Ashcroft’s rainbow crosswalk has a new lease on life, thanks to a group of volunteers who took to the street and braved the heat on Aug. 16 in order to repaint it.
The rainbow crosswalk was installed on Railway Avenue at 4th Street in July 2018, but the company that painted it put the stripes the wrong way and used the wrong colours. The Sexual Orientation and Gender Identity (SOGI) group at Desert Sands Community School had expressed an interest in repainting it after it started to fade, but the COVID-19 pandemic delayed the project.
Enter Kai Quesnel, who founded the Ashcroft/Cache Creek Pride group and Facebook page at the end of June this year. She says the group was formed in part to help support the SOGI group at Desert Sands, who had been requesting things for a while.
“I thought it would be nice to have some adults in town to support them and back them up, and spread some education,” she says. “I attended an event in Orlando, Florida and was inspired by the way everyone worked together.
“I looked at the community, which needs tourism. By creating these events we’ll bring people in, give them a place to visit and things to attend, and bring out some community pride.”
She says they wanted to paint the crosswalk using the inclusive flag, and try to time it before school was out this summer, but it didn’t pan out. However, she liaised with SOGI and with the village and public works, and on Aug. 16 a number of volunteers from across the community gathered to repaint the crosswalk, this time using the right colours and extending the lines from one side of the road to the other.
“I wanted to show SOGI we’re here to support them,” says Quesnel. “It was their want and their idea, so we assisted with the push and volunteers and effort to get it done. This one is nice and bright. It represents inclusiveness, represents everybody.”
One of the members of the Pride group committee is Const. Richard Wright of the Ashcroft RCMP. The detachment has just started the Safe Place program, which allows local businesses and spaces to display a sticker showing they are a safe place for everyone.
“From what I gather, the program states that everyone is welcome and safe here,” says Quesnel. “It’s like a neighbourhood watch. People know they can come to a place and people will help them. That makes a big difference for the LGBTQIA community, because there’s lots of misunderstanding about who and what we are. It gives our youth and community members a place where they can be safe, where everyone is equal and welcome. Some places can be dangerous for our youth.”
Quesnel knows that not everyone is sympathetic.
“Everyone has a right to their opinions and beliefs. We’re very open on accepting people for who they are and what they believe. We can agree to disagree, but we need to be kind. It’s about our youth and them feeling safe and comfortable. Our community has been fighting for acceptance for a long time.
“I think a lot of people, with the first rainbow crosswalk, just thought ‘Oh cool, we got some colour.’ Since SOGI and the Pride committee stepped into the public light and started educating we’ve had some comments and some push-back, and I don’t think they understand what we went through.
“Some people are angry because it doesn’t fit in their belief system, and I understand that, but it won’t deter us. Our youth need to be safe and feel comfortable and heard, so we’ll keep spreading the love and standing up for our kids.”
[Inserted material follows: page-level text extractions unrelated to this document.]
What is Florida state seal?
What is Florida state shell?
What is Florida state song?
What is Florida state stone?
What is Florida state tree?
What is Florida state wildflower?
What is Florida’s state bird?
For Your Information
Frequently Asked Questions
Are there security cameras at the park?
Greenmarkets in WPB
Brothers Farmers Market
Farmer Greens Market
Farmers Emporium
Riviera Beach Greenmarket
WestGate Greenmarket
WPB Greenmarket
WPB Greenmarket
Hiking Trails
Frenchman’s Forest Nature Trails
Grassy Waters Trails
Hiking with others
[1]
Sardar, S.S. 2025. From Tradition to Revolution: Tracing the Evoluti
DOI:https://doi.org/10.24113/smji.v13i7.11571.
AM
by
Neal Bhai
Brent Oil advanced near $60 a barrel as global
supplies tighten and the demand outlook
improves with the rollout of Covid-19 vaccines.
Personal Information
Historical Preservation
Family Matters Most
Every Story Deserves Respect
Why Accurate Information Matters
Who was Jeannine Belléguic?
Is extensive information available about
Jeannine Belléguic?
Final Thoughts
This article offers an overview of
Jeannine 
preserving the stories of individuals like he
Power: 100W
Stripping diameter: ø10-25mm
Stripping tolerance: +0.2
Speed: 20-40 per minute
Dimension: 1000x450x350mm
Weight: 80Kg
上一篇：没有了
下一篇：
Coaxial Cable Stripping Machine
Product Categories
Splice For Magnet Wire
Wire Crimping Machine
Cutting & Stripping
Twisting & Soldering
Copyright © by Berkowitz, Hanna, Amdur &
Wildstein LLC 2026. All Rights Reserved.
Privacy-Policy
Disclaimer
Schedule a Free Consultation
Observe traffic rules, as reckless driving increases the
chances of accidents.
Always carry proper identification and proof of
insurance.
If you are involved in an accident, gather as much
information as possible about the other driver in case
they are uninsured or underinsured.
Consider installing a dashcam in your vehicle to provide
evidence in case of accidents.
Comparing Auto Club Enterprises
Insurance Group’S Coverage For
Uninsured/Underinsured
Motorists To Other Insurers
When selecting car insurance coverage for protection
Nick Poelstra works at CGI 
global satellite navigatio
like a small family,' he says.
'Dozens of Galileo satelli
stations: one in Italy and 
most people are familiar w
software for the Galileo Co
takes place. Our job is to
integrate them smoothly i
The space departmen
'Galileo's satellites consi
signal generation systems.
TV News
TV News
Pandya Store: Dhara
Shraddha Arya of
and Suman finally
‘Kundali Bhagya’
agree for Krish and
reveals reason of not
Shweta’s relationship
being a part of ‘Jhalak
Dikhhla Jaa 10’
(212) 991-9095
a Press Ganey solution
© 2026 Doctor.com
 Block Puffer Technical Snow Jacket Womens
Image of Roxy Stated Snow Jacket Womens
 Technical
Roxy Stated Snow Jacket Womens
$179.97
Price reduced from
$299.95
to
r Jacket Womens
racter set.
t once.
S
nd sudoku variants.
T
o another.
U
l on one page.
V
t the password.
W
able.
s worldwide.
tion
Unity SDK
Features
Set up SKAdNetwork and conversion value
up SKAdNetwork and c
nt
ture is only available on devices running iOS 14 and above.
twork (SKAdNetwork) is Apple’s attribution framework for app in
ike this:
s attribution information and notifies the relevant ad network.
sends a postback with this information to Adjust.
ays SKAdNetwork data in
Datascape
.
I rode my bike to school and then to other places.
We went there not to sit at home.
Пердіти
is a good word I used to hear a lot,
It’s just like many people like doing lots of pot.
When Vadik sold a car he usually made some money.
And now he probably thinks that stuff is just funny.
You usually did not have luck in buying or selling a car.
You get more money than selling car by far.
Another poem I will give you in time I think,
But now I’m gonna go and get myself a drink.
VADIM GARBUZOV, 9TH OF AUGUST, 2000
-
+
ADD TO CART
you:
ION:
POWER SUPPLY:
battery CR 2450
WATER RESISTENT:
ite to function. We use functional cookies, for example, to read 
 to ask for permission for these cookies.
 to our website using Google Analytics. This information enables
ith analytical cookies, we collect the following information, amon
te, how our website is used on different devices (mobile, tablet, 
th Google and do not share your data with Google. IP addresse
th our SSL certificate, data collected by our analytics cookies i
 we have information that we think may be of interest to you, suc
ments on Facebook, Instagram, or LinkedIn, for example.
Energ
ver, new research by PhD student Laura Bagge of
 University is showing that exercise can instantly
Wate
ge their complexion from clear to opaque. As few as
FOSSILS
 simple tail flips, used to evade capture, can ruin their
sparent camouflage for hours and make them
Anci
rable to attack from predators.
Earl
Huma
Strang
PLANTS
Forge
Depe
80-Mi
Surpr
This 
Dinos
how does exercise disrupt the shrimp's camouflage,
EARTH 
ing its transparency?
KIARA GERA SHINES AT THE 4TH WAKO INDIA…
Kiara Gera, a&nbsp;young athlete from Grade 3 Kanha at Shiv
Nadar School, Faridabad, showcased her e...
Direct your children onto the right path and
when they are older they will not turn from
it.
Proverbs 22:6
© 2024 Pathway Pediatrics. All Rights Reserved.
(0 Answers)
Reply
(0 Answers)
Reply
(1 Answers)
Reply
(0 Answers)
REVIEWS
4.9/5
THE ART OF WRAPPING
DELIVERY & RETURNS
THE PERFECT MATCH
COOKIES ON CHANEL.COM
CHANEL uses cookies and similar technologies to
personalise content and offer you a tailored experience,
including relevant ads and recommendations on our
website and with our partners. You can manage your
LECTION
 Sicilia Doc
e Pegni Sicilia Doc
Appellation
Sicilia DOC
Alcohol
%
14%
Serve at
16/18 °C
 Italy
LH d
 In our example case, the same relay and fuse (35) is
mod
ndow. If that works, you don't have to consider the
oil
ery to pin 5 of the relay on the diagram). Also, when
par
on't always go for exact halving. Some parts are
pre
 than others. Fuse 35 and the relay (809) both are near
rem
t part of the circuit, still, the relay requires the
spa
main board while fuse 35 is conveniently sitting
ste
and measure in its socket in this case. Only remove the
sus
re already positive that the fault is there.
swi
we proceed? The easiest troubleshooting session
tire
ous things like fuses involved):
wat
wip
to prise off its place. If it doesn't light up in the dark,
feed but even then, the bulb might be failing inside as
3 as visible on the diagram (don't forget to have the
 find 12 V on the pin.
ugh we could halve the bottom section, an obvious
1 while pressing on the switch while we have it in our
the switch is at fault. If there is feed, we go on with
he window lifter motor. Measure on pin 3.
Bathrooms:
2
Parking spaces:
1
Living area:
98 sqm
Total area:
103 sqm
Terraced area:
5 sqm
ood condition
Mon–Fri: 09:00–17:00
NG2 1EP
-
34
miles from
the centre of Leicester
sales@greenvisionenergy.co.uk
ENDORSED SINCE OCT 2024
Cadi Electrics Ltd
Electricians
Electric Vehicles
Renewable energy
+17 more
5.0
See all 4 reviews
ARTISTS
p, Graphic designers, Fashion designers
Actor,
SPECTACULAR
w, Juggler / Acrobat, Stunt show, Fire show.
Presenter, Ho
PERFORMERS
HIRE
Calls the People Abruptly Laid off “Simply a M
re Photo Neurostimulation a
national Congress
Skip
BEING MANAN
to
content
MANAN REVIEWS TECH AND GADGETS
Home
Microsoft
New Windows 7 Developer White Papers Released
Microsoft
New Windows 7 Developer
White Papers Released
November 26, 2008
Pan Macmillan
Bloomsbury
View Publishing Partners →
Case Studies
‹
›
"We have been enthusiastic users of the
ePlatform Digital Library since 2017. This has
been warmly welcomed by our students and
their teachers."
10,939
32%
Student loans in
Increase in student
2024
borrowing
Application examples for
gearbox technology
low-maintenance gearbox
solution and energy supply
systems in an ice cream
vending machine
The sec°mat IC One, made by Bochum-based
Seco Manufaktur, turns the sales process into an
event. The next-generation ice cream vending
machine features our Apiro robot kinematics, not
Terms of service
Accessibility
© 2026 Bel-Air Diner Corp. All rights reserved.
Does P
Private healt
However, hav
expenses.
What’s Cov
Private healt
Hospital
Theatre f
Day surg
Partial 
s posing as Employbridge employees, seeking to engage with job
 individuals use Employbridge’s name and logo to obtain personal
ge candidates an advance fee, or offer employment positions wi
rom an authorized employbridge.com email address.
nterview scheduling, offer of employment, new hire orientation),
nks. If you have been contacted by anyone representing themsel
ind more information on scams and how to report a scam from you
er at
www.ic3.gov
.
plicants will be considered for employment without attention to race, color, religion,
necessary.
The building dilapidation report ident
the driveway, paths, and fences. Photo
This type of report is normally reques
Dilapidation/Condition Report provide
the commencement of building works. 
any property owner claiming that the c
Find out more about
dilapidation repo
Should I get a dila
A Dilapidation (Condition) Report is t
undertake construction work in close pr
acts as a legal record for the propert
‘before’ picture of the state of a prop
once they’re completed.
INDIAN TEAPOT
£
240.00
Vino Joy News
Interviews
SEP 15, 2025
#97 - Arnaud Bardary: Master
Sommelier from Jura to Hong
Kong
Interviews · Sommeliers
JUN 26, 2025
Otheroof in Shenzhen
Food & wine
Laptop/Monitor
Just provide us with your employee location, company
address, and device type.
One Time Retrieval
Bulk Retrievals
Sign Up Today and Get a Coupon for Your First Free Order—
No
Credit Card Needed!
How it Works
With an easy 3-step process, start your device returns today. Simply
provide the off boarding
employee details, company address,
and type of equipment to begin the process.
Quesnel says that since posting about the crosswalk on her social media platforms she’s had thousands of views and a “ton” of comments from people who want to come and see Ashcroft, or see if they can do a crosswalk in their community.
“Some little towns don’t have the same progress as bigger places, so for Ashcroft and Lillooet to have these crosswalks is huge. It builds community and inspires people, and people driving through who are members will feel this is home, this is safe.
“Other people’s choices are not about you,” she adds. “It’s about letting them be and celebrating them. We’re about love and life and support. If God created something so beautiful to show in our sky when we have rain and sun, good and bad, why would we not want to bring that down to share with our community?”
While most people who saw the volunteers at work were supportive, and there was a lot more positive than negative, Quesnel says one person was visibly upset by what they were doing.
“I said to him we are all on the same mission, doing what we think is best to support youth so they’re not hurt. His religion is a way to protect children, and we are there to protect them as well. In the end we all have the same goal, so don’t use your beliefs or choices to invalidate or hurt others. If people choose differently to you, they’re not worse than you or not valid.
“As long as you’re happy, healthy, and safe it’s no one’s business what you’re doing. We can all live for ourselves amongst each other.”